Rani Katochan was said to have been personally devoted to her husband, so much so that she burnt herself on his funeral pyre in 1839. After Ranjit Singh's death, Dhian Singh visited Rani Katochan with the new Maharaja Kharak Singh. During this visit, Dhian Singh stated he wished to also burn himself on the funeral pyre of Ranjit Singh, which Rani Katochan saw as a manipulation tactic against Kharak Singh to extract political concessions, who then panicked and placed his head on Dhian Singh's feet and attempted to persuade him against this. In-response, Rani Katochan chastised Dhian Singh for his comments and that they were both disrespectful to the women preparing to commit sati and unfaithful to the maharaja. Then, she made Dhian Singh swear an oath on the Bhagavad Gita to be loyal to the new maharaja, Kharak Singh, and the younger prince, either Nau Nihal Singh or perhaps Sher Singh. Rani Katochan wanted to uphold the "sanctity of certain royal and religious rituals".
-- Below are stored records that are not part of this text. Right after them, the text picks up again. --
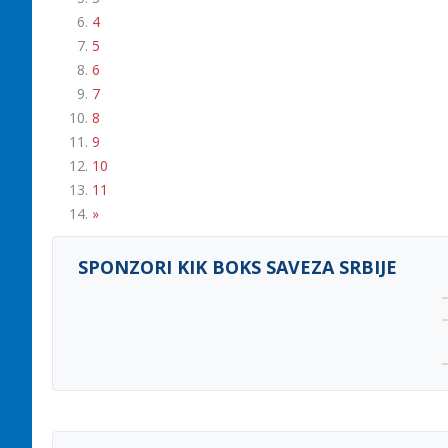
4
5
6
7
8
9
10
11
»
SPONZORI KIK BOKS SAVEZA SRBIJE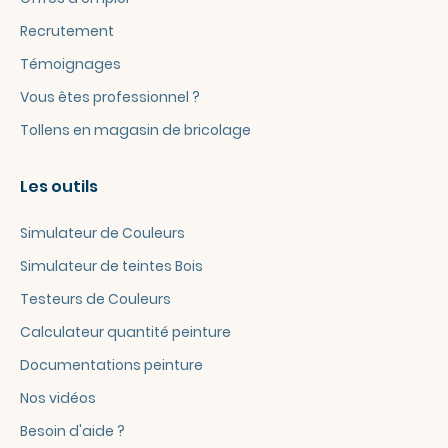
Recrutement
Témoignages
Vous êtes professionnel ?
Tollens en magasin de bricolage
Les outils
Simulateur de Couleurs
Simulateur de teintes Bois
Testeurs de Couleurs
Calculateur quantité peinture
Documentations peinture
Nos vidéos
Besoin d'aide ?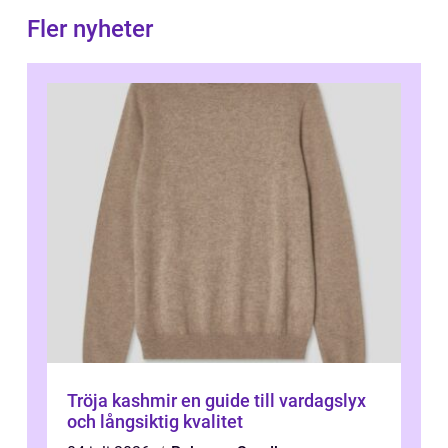
Fler nyheter
Tröja kashmir en guide till vardagslyx
och långsiktig kvalitet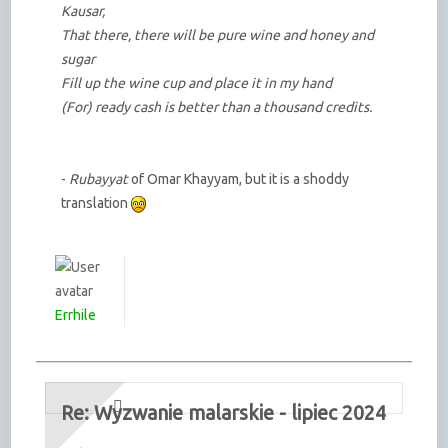
Kausar,
That there, there will be pure wine and honey and
sugar
Fill up the wine cup and place it in my hand
(For) ready cash is better than a thousand credits.
-
Rubayyat
of Omar Khayyam, but it is a shoddy
translation
Errhile
Re: Wyzwanie malarskie - lipiec 2024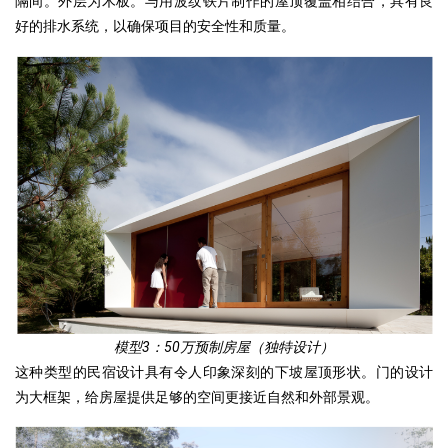
隔间。外层为木板。与用波纹铁片制作的屋顶覆盖相结合，具有良
好的排水系统，以确保项目的安全性和质量。
模型3：50万预制房屋（独特设计）
这种类型的民宿设计具有令人印象深刻的下坡屋顶形状。门的设计
为大框架，给房屋提供足够的空间更接近自然和外部景观。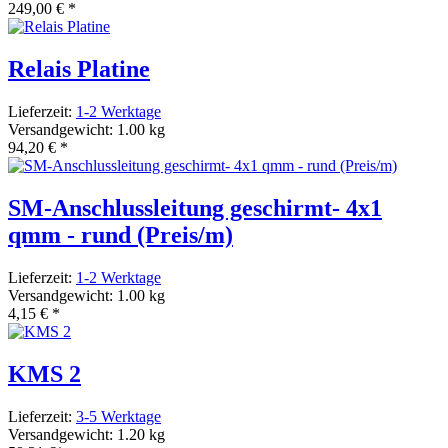
249,00 €
*
Relais Platine
Lieferzeit:
1-2 Werktage
Versandgewicht: 1.00 kg
94,20 €
*
SM-Anschlussleitung geschirmt- 4x1
qmm - rund (Preis/m)
Lieferzeit:
1-2 Werktage
Versandgewicht: 1.00 kg
4,15 €
*
KMS 2
Lieferzeit:
3-5 Werktage
Versandgewicht: 1.20 kg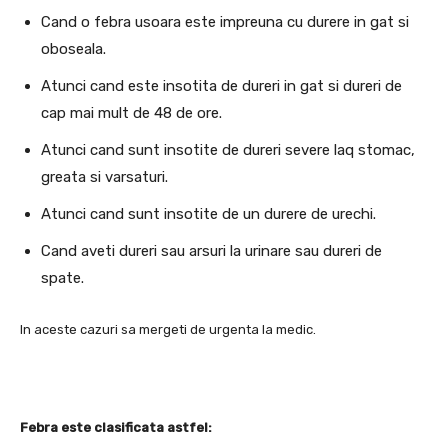
Cand o febra usoara este impreuna cu durere in gat si
oboseala.
Atunci cand este insotita de dureri in gat si dureri de
cap mai mult de 48 de ore.
Atunci cand sunt insotite de dureri severe laq stomac,
greata si varsaturi.
Atunci cand sunt insotite de un durere de urechi.
Cand aveti dureri sau arsuri la urinare sau dureri de
spate.
In aceste cazuri sa mergeti de urgenta la medic.
Febra este clasificata astfel: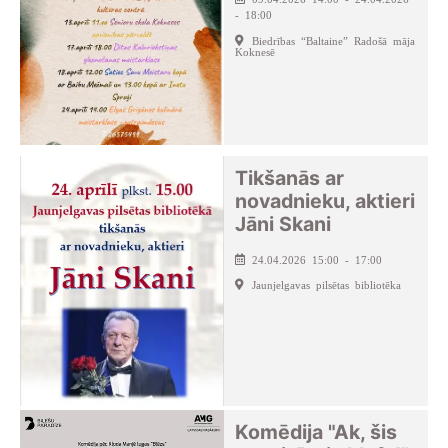
- 18:00
Biedrības “Baltaine” Radošā māja
Koknesē
Tikšanās ar
novadnieku, aktieri
Jāni Skani
24.04.2026 15:00 - 17:00
Jaunjelgavas pilsētas bibliotēka
Komēdija "Ak, šis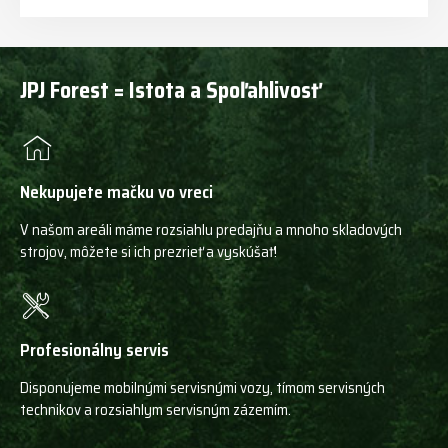
JPJ Forest = Istota a Spoľahlivosť
Nekupujete mačku vo vreci
V našom areáli máme rozsiahlu predajňu a mnoho skladových
strojov, môžete si ich prezrieť a vyskúšať!
Profesionálny servis
Disponujeme mobilnými servisnými vozy, tímom servisných
technikov a rozsiahlym servisným zázemím.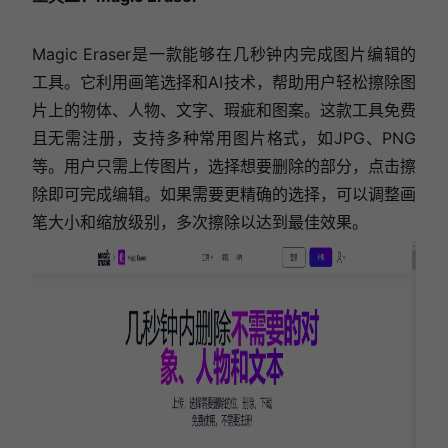
Magic Eraser是一款能够在几秒钟内完成图片编辑的
工具。它利用画笔选择和AI技术，帮助用户轻松擦除图
片上的物体、人物、文字、瑕疵和图案。这款工具免费
且无需注册，支持多种常用图片格式，如JPG、PNG
等。用户只需上传图片，选择想要删除的部分，点击擦
除即可完成编辑。如果需要更精确的选择，可以调整画
笔大小和缩放级别，多次擦除以达到最佳效果。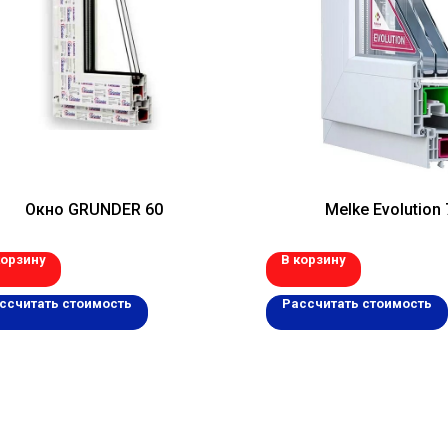
Окно GRUNDER 60
Melke Evolution 
корзину
В корзину
ссчитать стоимость
Рассчитать стоимость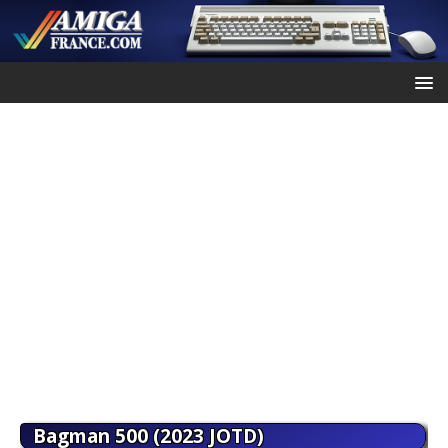
Bagman 500 (2023 JOTD)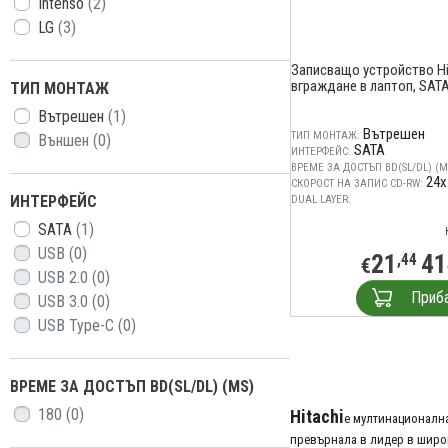
Intenso
(2)
LG
(3)
Записващо устройство Hi
вграждане в лаптоп, SATA
ТИП МОНТАЖ
Вътрешен
(1)
Вътрешен
ТИП МОНТАЖ:
Външен
(0)
SATA
ИНТЕРФЕЙС:
ВРЕМЕ ЗА ДОСТЪП BD(SL/DL) (M
24x
СКОРОСТ НА ЗАПИС CD-RW:
ИНТЕРФЕЙС
DUAL LAYER:
SATA
(1)
USB
(0)
21
41
,44
€
USB 2.0
(0)
Приб
USB 3.0
(0)
USB Type-C
(0)
ВРЕМЕ ЗА ДОСТЪП BD(SL/DL) (MS)
180
(0)
Hitachi
е мултинационална
превърнала в лидер в широ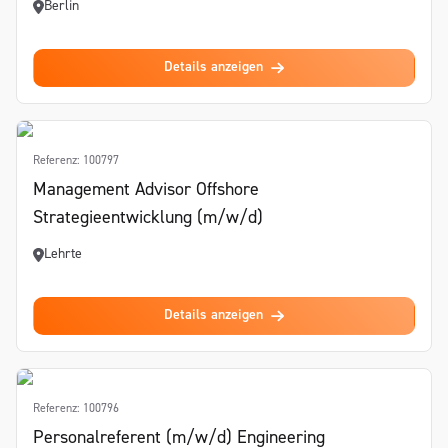
Berlin
Details anzeigen
Referenz: 100797
Management Advisor Offshore
Strategieentwicklung (m/w/d)
Lehrte
Details anzeigen
Referenz: 100796
Personalreferent (m/w/d) Engineering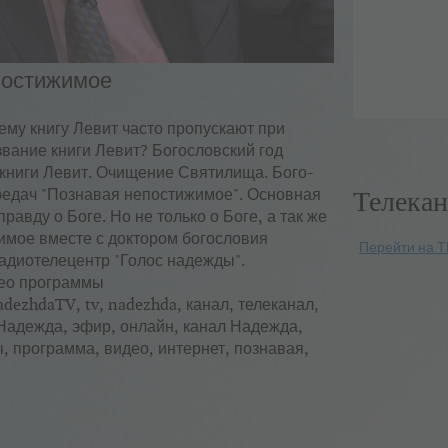
епостижимое
чему книгу Левит часто пропускают при
звание книги Левит? Богословский год
 книги Левит. Очищение Святилища. Бого-
Телекан
редач "Познавая непостижимое". Основная
равду о Боге. Но не только о Боге, а так же
имое вместе с доктором богословия
Перейти на Т
адиотелецентр "Голос надежды".
део программы
ezhdaTV, tv, nadezhda, канал, телеканал,
 Надежда, эфир, онлайн, канал Надежда,
, программа, видео, интернет, познавая,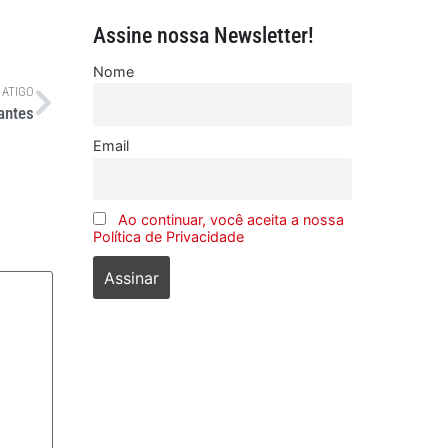
Assine nossa Newsletter!
Nome
 ATIGO
antes
Email
Ao continuar, você aceita a nossa
Política de Privacidade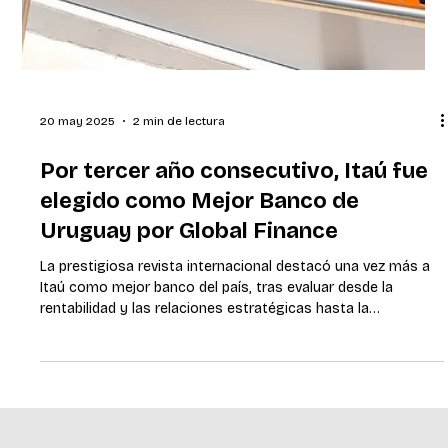
20 may 2025
2 min de lectura
Por tercer año consecutivo, Itaú fue
elegido como Mejor Banco de
Uruguay por Global Finance
La prestigiosa revista internacional destacó una vez más a
Itaú como mejor banco del país, tras evaluar desde la
rentabilidad y las relaciones estratégicas hasta la
innovación en productos de los bancos. Montevideo, mayo
de 2025. Global Finance, la revista internacional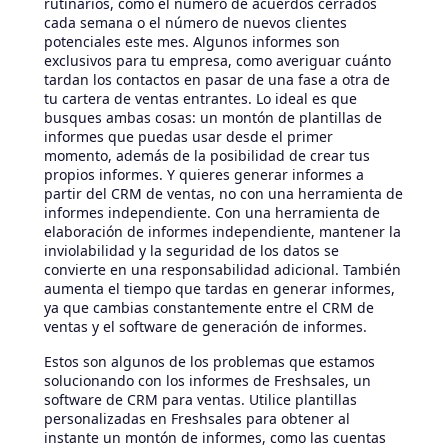
rutinarios, como el número de acuerdos cerrados
cada semana o el número de nuevos clientes
potenciales este mes. Algunos informes son
exclusivos para tu empresa, como averiguar cuánto
tardan los contactos en pasar de una fase a otra de
tu cartera de ventas entrantes. Lo ideal es que
busques ambas cosas: un montón de plantillas de
informes que puedas usar desde el primer
momento, además de la posibilidad de crear tus
propios informes. Y quieres generar informes a
partir del CRM de ventas, no con una herramienta de
informes independiente. Con una herramienta de
elaboración de informes independiente, mantener la
inviolabilidad y la seguridad de los datos se
convierte en una responsabilidad adicional. También
aumenta el tiempo que tardas en generar informes,
ya que cambias constantemente entre el CRM de
ventas y el software de generación de informes.
Estos son algunos de los problemas que estamos
solucionando con los informes de Freshsales, un
software de CRM para ventas. Utilice plantillas
personalizadas en Freshsales para obtener al
instante un montón de informes, como las cuentas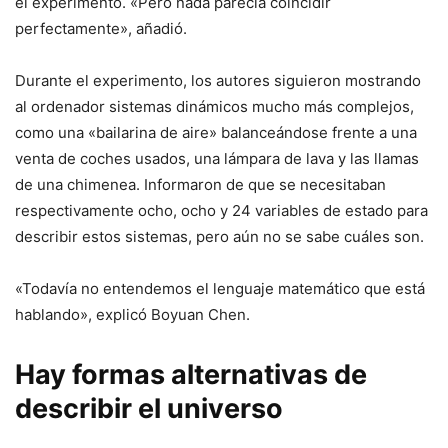
el experimento. «Pero nada parecía coincidir
perfectamente», añadió.
Durante el experimento, los autores siguieron mostrando
al ordenador sistemas dinámicos mucho más complejos,
como una «bailarina de aire» balanceándose frente a una
venta de coches usados, una lámpara de lava y las llamas
de una chimenea. Informaron de que se necesitaban
respectivamente ocho, ocho y 24 variables de estado para
describir estos sistemas, pero aún no se sabe cuáles son.
«Todavía no entendemos el lenguaje matemático que está
hablando», explicó Boyuan Chen.
Hay formas alternativas de
describir el universo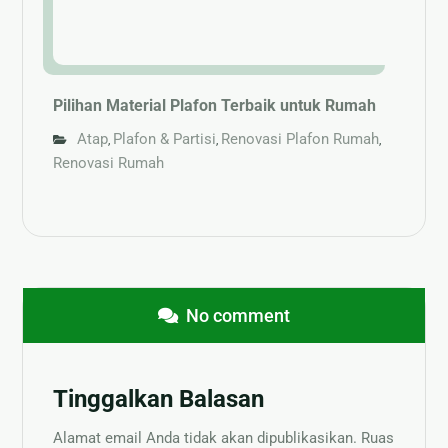
Pilihan Material Plafon Terbaik untuk Rumah
Atap
Plafon & Partisi
Renovasi Plafon Rumah
,
,
,
Renovasi Rumah
No comment
Tinggalkan Balasan
Alamat email Anda tidak akan dipublikasikan.
Ruas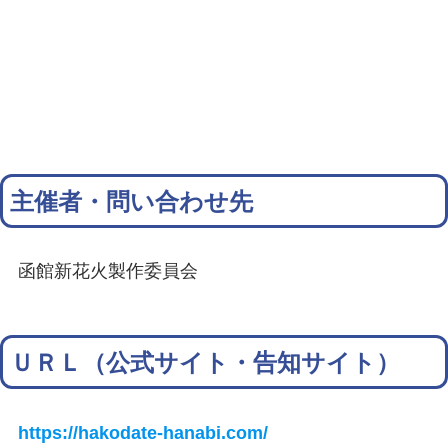
主催者・問い合わせ先
函館新花火製作委員会
ＵＲＬ（公式サイト・告知サイト）
https://hakodate-hanabi.com/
Rani Katochan was the principal mourner at the funeral of Ranjit Singh and emerged from the palace into the large courtyard for the first time in her life unveiled and barefoot, proceeding slowly toward the corpse. According to Sohan Lal Suri's account of Ranjit Singh's funeral, she placed the head of Ranjit Singh in her lap as the pyre burnt them whilst the other three queens and seven concubines performing sati sat in a circle around them. When news of Rani Katochan's sati reached her family back in Kangra, they were very pleased and decided to commission a painting in 1840 depicting the event.

Nau Nihal Singh also had a wife named Katochan, but this was a different woman who was the daughter of Rai Singh, the illegitimate son of Mian Fateh Singh of Lambagraon.